If you have boys, I bet those findings come as no surprise to you. Those sentences pretty much sum up what I see in my home and in my community, and what I’ve heard from dozens of families of boys.

It’s entirely possible to look at those findings and blame boys for their lackluster achievement in school. After all, boys, how do you expect to get ahead if you don’t put some serious effort into your education!

But isn’t it also possible that those findings describe the symptoms, not the cause, of a problem? Perhaps boys are less excited about school and less likely to do homework because school doesn’t meet their needs.

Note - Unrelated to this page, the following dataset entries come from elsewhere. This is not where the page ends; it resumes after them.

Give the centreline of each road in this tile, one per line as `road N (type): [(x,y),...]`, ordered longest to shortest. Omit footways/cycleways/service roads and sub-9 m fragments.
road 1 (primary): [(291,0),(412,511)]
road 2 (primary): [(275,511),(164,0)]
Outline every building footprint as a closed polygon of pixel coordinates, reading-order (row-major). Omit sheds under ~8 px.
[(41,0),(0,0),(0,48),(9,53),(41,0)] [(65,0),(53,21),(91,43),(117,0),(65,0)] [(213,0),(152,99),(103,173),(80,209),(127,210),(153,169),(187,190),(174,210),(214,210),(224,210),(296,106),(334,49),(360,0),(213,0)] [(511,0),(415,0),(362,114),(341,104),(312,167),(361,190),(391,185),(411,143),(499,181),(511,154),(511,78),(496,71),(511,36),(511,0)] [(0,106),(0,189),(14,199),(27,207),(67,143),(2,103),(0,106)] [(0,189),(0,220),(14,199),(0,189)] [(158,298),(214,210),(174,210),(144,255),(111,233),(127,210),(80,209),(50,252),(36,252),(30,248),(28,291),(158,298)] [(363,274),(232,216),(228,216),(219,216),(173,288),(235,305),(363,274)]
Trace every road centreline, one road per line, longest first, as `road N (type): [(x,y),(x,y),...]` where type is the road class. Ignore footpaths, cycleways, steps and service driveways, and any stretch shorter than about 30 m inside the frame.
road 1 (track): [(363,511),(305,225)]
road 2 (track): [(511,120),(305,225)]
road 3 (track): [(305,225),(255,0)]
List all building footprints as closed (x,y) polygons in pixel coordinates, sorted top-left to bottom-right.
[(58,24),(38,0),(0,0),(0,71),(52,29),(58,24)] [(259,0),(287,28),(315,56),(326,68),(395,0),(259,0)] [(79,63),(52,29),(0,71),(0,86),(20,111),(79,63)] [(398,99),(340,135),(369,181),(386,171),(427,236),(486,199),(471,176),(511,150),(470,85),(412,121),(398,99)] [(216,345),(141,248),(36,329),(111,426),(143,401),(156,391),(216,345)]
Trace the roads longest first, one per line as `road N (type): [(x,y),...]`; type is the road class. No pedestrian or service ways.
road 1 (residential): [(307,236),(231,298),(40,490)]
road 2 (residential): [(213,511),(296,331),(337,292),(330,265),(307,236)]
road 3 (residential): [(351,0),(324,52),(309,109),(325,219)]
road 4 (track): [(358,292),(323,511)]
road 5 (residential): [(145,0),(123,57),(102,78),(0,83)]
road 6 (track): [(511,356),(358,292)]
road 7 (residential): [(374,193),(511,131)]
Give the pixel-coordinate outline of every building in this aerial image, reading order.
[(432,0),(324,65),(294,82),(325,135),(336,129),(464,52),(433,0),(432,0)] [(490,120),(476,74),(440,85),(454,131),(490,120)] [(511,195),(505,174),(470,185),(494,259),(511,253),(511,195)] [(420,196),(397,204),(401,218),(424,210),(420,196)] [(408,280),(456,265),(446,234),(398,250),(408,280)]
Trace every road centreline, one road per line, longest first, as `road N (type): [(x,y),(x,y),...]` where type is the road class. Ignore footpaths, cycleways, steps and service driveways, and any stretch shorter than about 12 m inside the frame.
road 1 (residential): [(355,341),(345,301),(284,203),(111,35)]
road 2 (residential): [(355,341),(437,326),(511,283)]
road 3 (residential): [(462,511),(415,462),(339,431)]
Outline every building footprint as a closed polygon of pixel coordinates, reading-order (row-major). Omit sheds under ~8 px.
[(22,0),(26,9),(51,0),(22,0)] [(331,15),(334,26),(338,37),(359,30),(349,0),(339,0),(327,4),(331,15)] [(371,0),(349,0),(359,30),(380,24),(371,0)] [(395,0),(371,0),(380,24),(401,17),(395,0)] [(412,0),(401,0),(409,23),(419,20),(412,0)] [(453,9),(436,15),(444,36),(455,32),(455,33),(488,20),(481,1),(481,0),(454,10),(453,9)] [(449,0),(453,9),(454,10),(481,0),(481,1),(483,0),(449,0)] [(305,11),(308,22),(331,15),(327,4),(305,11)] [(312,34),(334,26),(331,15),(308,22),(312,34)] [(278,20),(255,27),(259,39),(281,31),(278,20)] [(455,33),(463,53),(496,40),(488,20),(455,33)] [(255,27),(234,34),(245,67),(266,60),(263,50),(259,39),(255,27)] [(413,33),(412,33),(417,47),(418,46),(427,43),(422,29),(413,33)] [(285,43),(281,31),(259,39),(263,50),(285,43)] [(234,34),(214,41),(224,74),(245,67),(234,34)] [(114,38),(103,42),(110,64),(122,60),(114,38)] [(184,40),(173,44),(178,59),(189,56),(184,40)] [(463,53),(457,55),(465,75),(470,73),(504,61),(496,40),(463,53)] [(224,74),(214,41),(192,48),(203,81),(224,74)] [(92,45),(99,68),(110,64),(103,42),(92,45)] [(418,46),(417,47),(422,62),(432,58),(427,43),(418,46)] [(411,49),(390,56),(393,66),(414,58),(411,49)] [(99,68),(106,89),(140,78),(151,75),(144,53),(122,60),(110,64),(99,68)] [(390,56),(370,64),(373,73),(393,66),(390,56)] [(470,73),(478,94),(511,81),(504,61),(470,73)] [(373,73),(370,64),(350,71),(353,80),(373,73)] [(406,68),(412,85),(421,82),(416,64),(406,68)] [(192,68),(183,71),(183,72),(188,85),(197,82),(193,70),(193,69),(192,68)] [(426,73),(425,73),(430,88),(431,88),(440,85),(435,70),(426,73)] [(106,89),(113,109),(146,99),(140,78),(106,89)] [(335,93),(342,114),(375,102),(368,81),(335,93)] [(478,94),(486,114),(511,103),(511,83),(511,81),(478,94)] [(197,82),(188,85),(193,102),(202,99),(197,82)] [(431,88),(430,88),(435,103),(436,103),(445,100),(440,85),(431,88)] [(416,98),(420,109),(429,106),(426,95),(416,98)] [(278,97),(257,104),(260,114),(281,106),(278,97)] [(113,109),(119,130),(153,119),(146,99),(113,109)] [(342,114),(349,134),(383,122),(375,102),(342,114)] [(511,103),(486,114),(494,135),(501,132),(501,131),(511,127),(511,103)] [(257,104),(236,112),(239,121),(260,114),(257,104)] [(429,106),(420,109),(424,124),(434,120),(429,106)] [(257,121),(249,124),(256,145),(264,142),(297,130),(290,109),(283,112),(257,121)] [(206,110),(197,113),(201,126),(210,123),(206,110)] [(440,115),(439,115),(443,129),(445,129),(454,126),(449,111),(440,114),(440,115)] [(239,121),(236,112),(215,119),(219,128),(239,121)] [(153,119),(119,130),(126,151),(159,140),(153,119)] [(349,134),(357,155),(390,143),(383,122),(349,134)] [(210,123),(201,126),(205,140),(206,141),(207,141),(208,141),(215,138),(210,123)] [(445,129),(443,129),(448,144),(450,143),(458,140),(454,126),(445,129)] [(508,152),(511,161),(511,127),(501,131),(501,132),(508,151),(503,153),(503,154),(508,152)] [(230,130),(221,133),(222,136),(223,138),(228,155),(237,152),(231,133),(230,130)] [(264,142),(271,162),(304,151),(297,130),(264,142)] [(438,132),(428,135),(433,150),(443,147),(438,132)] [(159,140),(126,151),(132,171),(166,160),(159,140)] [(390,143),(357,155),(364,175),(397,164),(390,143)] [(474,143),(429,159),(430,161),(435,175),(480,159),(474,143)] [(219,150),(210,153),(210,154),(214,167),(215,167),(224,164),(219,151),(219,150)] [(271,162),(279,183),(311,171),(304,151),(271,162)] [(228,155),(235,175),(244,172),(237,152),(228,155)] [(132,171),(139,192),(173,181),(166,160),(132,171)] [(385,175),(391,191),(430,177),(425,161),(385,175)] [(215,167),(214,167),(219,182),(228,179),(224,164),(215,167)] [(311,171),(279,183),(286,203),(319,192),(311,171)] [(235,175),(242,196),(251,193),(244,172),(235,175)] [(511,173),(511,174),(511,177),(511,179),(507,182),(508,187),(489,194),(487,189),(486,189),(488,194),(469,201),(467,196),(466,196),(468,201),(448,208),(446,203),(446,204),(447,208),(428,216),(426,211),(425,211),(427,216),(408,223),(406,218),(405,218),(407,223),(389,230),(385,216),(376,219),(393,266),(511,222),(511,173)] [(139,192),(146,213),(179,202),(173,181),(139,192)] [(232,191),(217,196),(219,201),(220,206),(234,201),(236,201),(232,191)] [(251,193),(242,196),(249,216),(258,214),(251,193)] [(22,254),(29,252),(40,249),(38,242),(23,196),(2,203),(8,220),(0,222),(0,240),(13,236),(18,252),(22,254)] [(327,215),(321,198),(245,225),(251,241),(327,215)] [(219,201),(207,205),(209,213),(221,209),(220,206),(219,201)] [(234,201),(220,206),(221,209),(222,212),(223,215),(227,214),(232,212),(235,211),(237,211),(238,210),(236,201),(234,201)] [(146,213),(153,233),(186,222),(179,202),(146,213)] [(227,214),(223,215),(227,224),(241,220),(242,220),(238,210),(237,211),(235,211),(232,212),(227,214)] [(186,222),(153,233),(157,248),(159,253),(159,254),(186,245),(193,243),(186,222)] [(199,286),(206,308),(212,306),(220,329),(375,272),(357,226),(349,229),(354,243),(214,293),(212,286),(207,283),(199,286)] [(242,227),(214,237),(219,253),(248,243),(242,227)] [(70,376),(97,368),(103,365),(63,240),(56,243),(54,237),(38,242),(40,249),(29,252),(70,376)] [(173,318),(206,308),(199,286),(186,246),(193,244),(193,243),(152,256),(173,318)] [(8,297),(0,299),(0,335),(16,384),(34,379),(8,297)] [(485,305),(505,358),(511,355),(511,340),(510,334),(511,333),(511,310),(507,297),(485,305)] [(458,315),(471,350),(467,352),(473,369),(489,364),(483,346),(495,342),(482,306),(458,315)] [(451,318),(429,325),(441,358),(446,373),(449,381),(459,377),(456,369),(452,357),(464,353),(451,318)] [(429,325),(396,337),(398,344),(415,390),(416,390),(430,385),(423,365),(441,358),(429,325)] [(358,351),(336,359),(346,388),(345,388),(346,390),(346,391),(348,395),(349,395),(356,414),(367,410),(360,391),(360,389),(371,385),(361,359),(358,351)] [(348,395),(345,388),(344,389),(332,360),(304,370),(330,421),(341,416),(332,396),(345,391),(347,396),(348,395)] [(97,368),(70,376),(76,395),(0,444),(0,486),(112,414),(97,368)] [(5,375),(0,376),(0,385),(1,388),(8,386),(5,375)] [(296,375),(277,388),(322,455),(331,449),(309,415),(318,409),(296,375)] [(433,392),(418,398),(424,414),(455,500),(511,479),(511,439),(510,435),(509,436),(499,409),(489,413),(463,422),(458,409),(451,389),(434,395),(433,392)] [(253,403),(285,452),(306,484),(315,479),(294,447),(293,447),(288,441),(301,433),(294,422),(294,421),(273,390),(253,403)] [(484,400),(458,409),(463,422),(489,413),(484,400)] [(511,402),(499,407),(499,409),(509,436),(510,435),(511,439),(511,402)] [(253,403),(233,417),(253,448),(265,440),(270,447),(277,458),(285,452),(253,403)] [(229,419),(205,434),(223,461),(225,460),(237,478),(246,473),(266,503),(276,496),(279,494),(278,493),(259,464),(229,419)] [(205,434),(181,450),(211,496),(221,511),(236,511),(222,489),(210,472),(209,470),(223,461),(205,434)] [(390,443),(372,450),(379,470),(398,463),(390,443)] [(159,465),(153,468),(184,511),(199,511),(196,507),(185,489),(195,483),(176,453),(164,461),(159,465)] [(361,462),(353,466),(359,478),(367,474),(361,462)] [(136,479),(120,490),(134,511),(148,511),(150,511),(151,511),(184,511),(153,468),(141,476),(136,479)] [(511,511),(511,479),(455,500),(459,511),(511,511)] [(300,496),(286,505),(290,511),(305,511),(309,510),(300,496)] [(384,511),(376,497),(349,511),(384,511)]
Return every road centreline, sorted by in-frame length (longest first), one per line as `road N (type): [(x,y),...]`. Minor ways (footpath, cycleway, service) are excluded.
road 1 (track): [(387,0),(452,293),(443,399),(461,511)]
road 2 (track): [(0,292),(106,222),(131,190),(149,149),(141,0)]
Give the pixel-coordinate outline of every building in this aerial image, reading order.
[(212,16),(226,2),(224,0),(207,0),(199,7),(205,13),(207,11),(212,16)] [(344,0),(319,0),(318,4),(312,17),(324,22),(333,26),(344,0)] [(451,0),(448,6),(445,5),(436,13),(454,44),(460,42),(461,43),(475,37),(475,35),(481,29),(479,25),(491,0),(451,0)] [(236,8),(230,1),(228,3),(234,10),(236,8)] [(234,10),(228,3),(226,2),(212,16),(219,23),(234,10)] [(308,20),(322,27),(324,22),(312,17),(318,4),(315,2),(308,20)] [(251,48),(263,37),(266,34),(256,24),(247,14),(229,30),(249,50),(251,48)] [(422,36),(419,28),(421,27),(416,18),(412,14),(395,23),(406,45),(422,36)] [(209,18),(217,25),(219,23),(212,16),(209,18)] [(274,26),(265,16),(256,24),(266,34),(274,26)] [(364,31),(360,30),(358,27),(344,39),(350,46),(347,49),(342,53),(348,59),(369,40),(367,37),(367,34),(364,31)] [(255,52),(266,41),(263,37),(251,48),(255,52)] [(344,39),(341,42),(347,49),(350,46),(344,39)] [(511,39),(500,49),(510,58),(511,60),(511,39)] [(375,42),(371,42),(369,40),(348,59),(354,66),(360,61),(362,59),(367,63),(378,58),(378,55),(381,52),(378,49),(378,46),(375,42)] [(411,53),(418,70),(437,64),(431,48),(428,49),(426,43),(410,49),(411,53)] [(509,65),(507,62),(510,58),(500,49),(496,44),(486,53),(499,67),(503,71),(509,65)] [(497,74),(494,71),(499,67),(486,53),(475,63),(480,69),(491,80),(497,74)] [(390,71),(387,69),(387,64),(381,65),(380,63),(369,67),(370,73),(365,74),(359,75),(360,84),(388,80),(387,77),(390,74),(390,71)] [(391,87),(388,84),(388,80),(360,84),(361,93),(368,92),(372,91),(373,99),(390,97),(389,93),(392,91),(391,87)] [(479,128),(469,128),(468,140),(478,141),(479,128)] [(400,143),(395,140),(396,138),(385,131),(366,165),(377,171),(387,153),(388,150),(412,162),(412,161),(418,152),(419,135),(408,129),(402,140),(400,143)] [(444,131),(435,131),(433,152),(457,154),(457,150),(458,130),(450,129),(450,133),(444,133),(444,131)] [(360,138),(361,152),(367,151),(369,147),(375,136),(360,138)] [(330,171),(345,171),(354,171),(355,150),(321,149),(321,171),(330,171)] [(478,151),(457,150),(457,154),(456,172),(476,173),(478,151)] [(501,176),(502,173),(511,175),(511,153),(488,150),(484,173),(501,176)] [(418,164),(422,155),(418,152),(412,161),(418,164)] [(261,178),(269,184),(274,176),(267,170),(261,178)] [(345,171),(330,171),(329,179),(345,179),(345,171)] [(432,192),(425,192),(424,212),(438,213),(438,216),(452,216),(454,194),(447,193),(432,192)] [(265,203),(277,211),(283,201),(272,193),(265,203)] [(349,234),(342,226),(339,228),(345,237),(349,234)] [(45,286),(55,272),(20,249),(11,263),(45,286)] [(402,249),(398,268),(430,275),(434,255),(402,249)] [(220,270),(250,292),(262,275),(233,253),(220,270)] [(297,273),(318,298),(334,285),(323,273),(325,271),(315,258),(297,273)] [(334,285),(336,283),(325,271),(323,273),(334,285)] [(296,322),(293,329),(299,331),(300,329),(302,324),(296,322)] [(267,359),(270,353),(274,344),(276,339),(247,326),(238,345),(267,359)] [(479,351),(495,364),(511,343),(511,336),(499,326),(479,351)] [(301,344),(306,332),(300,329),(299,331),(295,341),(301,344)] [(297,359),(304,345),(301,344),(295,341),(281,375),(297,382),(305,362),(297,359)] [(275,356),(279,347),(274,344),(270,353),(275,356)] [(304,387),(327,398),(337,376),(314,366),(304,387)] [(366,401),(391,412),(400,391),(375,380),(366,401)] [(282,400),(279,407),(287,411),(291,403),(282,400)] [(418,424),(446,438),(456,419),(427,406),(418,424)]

  • Perhaps boys consider school a waste of time because school asks them to spend a ton of time on topics and activities that don’t interest them and appear to have no relevance to their lives, while asking (or requiring) them to ignore, deny and push aside things that do interest them.
  • Perhaps boys show up late for class because they don’t feel comfortable in a place that rarely or never asks them what they’d like to learn, or how they’d like to learn it. Perhaps boys instinctively avoid a place where they’re statistically more likely to get in trouble, to be suspended or expelled.
  • Perhaps boys don’t put time and effort into their homework because, too often, the homework is merely busywork that has nothing to do with their personal interests, agendas or learning styles. Perhaps boys would rather spend their time and energy on activities that are personally meaningful to them.
  • Perhaps boys spend less time reading for pleasure because schools don’t spend much time on reading materials boys enjoy. Perhaps these boys have not been introduced to authors and genres they’d like, and perhaps neither boys nor schools or surveyors count much of the reading boys do. (Surfing the Web requires lots of reading.) And is reading for pleasure really superior to reading for information? To reading for a purpose?
  • Perhaps boys spend a lot of time on video games because video games give them freedom and allow them to exercise their creativity and problem skills in ways that few school do.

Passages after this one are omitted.